At 17, his uncle in New York sent a ticket, and Kruger emigrated to a little farming community about 55 miles from New York City. For three years, he worked for a young man from Munich who was building tract houses. Then Kruger entered the U.S. military and served for three years in France. When he returned to New York in 1965, he became a U. S. citizen.
Came to Los Angeles
“I worked again for the German fellow, but I had friends in California.” So five months after he got out of the Army, Kruger married his 19-year-old girlfriend and moved West.
They stopped in Dallas, where he worked framing houses, but they found the weather too hot.
“We lasted there four weeks,” he said. Then it was off to a motel room on La Brea Avenue and Hollywood Boulevard at $20 a week. “It was tough the first couple of weeks. Neither of us could find a job,” he recollected.

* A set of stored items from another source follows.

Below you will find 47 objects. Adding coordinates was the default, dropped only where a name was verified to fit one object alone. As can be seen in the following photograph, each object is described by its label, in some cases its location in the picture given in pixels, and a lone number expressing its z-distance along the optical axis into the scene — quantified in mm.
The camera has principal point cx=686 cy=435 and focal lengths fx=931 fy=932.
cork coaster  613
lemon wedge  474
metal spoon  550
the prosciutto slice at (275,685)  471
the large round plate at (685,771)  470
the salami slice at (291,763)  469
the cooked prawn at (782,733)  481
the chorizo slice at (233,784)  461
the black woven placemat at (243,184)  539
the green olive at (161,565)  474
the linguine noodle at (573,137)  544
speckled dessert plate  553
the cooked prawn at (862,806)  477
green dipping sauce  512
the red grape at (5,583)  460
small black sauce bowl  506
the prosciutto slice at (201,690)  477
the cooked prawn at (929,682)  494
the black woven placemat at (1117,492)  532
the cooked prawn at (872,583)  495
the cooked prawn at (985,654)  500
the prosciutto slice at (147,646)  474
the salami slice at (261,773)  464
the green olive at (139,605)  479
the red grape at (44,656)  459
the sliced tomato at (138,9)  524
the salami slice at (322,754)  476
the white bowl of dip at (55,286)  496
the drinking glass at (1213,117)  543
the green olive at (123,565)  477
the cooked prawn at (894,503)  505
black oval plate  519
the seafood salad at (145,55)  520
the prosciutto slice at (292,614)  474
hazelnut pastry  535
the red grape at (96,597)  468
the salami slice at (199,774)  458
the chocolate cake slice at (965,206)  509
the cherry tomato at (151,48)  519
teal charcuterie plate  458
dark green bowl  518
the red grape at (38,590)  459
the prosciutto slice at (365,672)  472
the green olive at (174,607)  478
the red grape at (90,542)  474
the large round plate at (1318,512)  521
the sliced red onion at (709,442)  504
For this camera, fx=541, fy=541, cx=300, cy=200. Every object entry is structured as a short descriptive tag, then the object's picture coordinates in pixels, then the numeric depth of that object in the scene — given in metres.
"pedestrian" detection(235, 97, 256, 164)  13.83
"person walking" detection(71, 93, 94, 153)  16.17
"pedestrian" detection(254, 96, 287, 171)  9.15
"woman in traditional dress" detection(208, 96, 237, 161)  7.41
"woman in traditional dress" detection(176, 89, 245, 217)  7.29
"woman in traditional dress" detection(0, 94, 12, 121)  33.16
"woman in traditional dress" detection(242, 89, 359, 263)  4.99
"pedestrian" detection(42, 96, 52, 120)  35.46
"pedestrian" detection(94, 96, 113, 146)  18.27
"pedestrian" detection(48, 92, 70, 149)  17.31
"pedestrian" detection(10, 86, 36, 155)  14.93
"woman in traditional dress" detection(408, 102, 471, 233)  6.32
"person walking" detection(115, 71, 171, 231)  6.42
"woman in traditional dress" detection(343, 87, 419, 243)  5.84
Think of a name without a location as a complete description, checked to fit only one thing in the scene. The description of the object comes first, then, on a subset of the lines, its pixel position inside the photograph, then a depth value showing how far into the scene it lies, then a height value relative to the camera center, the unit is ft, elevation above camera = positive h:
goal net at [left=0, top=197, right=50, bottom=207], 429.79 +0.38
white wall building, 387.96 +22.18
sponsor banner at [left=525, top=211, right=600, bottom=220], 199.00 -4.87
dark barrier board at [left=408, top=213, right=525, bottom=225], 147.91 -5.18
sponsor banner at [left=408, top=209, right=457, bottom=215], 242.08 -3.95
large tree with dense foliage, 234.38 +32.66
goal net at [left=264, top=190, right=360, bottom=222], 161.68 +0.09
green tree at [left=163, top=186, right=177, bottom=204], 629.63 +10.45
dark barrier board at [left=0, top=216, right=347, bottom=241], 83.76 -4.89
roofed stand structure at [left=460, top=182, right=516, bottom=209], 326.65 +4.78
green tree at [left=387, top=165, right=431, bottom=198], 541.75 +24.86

When he found work, it was fixing the bird cages of an employment agency owner, who soon put him in touch with a small construction company, where he was hired to build room additions.
A year later, he went to work for the contractor with Hancock Park clients but still wanted to work for himself. When the contractor ran out of work, Kruger gave it a try.
Got Contractor’s License
“By then, we had a baby, but we had saved $1,000,” he said. “So I had 1,000 business cards printed, and I walked up and down the streets in Beverly Hills, knocking on doors and leaving the cards, saying I would fix a lock, a screen or whatever. That’s how I started working for myself.”
At the same time, he went to contractor’s licensing school and about a year later, he started his construction firm, which is named for a hotel in Upstate New York that is owned by his wife’s parents.
To this day, Kruger says, he and his company of 25 core people (including skilled draftsmen, cabinetmakers, finish carpenters, framers, painters and masons) reflect his German roots. They work long and hard. (They designed, remodeled and decorated a Malibu Beach home in six weeks and labored 24 hours a day to complete the Beverly Hills Federal Savings facility in three months.) And they pride themselves on their craftsmanship and attention to detail.
“I like to pamper my clients, and by that I mean, give the person with means the nicest things they can have,” he said. “Sure, what we do is expensive, and we charge for it.” But he claims that most of his clients have seen their property values increase as a result.
“Like Sting’s house. When it’s completed, probably in April, it will be worth $2 million to $2.5 million.”